Brotherhood’s thirst for power splits Egypt into two: Egyptians and Islamists

CAIRO – A coalition of Egyptian Islamist parties on Monday called for an “open-ended” demonstration on Friday in support of President Mohamed Morsi two days before planned rallies against him, raising fears of violence.

The alliance is calling for a “million-man march” followed by an open-ended protest outside the Rabaa al-Adawiya mosque in Egypt’s Nasr City under the slogan “legitimacy is a red line”, Morsi’s Freedom and Justice Party said in a statement on its website.

The call comes a day after the defence minister warned that the army will intervene if violence breaks out.

Opposition-backed protesters have called for mass protests on June 30, accusing Morsi of concentrating power in the hands of his powerful Muslim Brotherhood movement and failing the revolution that brought him to the presidency.

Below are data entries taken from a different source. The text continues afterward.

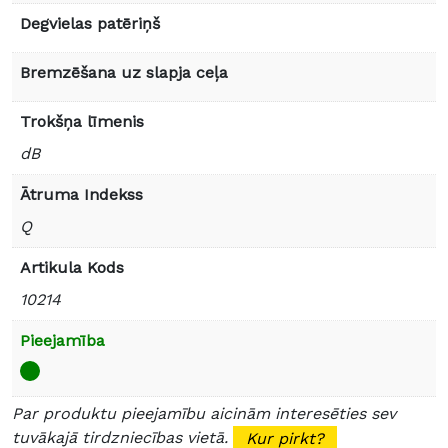
Degvielas patēriņš
Bremzēšana uz slapja ceļa
Trokšņa līmenis
dB
Ātruma Indekss
Q
Artikula Kods
10214
Pieejamība
Par produktu pieejamību aicinām interesēties sev
tuvākajā tirdzniecības vietā.
Kur pirkt?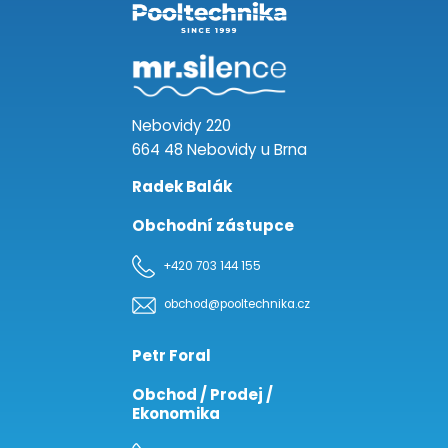
Nebovidy 220
664 48 Nebovidy u Brna
Radek Balák
Obchodní zástupce
+420 703 144 155
obchod@pooltechnika.cz
Petr Foral
Obchod / Prodej /
Ekonomika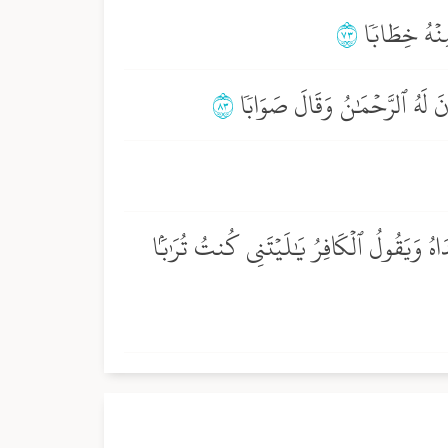
مِنۡهُ خِطَابٗا
٣٧
ذِنَ لَهُ ٱلرَّحۡمَٰنُ وَقَالَ صَوَابٗا
٣٨
َاهُ وَيَقُولُ ٱلۡكَافِرُ يَٰلَيۡتَنِي كُنتُ تُرَٰبَۢا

Egypt is deeply polarised. Morsi’s supporters say he is clearing institutions of decades of corruption, but his critics accuse him of concentrating power in the hands of the Muslim Brotherhood.

Since taking office a year ago, Morsi has squared off against the judiciary, media, police and most recently artists.

Leading opponent Mohamed ElBaradei, a former chief of UN nuclear watchdog the International Atomic Energy Agency, urged the president to resign for the sake of national unity.

“For Egypt’s sake, I call on President Mohamed Morsi to resign and give us the opportunity to begin a new phase based on the principles of the revolution, which are freedom and social justice,” ElBaradei said.

A campaign dubbed Tamarod (rebellion in Arabic) first called the anti-Morsi rally to coincide with the first anniversary of his taking office.

Egypt has been rocked by violence over the past year, with political divisions spilling onto the streets in sometimes deadly confrontations.